**What to produce:** Transcribe the stretch from "The Pont Neuf connects" through "distinctly modern language." in the passage about Grant's painting of the Pont Neuf.
— start of Quoted text —
The Pont Neuf connects the Île de la Cité to the Left Bank in Paris. In the mid-1930s, the Left Bank still retained its reputation as a centre of artistic and intellectual life, its studios, academies and cafés sustaining the cosmopolitan milieu that had shaped European modernism in the preceding decades. Grant’s vantage point from the Left Bank depicts the historic core of the Île de la Cité, framing the Pont Neuf against a skyline defined by Sainte-Chapelle and the western towers of Notre-Dame. These Gothic monuments, long embedded in the visual identity of Paris, are built up by Grant through bold blocks of colour, their architectural complexity translated into a distinctly modern language.

Grant visited Paris in the winter of 1935, and he made at least one other painting during his trip, depicting the Place du Furstemberg, a short distance from Pont Neuf [fig. 1]. Both subjects were a short walk from the Right Bank hotel where he usually stayed, l’Hotel de l’Univers et du Portugal at 10 rue Croix des Petits Champs. Throughout his lifetime, Grant continually returned to Paris, engaging directly with its visual and intellectual currents, which had shaped his own practice so intensely.
— end of Quoted text —
— start of Data section —
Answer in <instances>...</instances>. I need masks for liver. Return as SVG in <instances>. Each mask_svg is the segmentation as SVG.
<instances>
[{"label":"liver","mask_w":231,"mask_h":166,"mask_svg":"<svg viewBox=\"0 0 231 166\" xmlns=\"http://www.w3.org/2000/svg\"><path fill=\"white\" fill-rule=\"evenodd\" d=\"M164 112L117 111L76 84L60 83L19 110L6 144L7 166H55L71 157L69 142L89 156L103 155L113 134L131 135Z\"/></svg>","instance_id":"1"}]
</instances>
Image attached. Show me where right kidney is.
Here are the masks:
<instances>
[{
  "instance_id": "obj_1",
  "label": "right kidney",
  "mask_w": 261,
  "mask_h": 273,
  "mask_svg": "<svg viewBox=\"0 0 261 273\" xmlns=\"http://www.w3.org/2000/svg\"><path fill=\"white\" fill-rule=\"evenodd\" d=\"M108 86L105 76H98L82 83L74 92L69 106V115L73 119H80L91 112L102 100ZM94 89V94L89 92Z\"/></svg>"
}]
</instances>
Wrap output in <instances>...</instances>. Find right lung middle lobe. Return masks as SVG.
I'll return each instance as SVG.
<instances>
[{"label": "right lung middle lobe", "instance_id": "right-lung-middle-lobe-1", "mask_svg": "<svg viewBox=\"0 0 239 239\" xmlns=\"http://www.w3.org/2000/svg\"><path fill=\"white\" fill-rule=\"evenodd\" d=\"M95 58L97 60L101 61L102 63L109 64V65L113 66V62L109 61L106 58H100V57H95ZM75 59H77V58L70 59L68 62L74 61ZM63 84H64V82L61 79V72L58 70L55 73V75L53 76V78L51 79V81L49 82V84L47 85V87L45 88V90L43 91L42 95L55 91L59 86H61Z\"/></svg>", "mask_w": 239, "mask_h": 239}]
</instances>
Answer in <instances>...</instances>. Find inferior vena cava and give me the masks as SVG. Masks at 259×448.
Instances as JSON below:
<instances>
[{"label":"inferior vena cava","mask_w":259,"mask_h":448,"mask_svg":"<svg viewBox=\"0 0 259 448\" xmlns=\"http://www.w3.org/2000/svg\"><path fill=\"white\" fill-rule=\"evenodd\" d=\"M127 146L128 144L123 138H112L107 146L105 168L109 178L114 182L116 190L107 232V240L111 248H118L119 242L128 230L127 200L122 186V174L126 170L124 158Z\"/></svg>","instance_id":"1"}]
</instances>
— end of Data section —
**Solution to the exercise:**
The Pont Neuf connects the Île de la Cité to the Left Bank in Paris. In the mid-1930s, the Left Bank still retained its reputation as a centre of artistic and intellectual life, its studios, academies and cafés sustaining the cosmopolitan milieu that had shaped European modernism in the preceding decades. Grant’s vantage point from the Left Bank depicts the historic core of the Île de la Cité, framing the Pont Neuf against a skyline defined by Sainte-Chapelle and the western towers of Notre-Dame. These Gothic monuments, long embedded in the visual identity of Paris, are built up by Grant through bold blocks of colour, their architectural complexity translated into a distinctly modern language.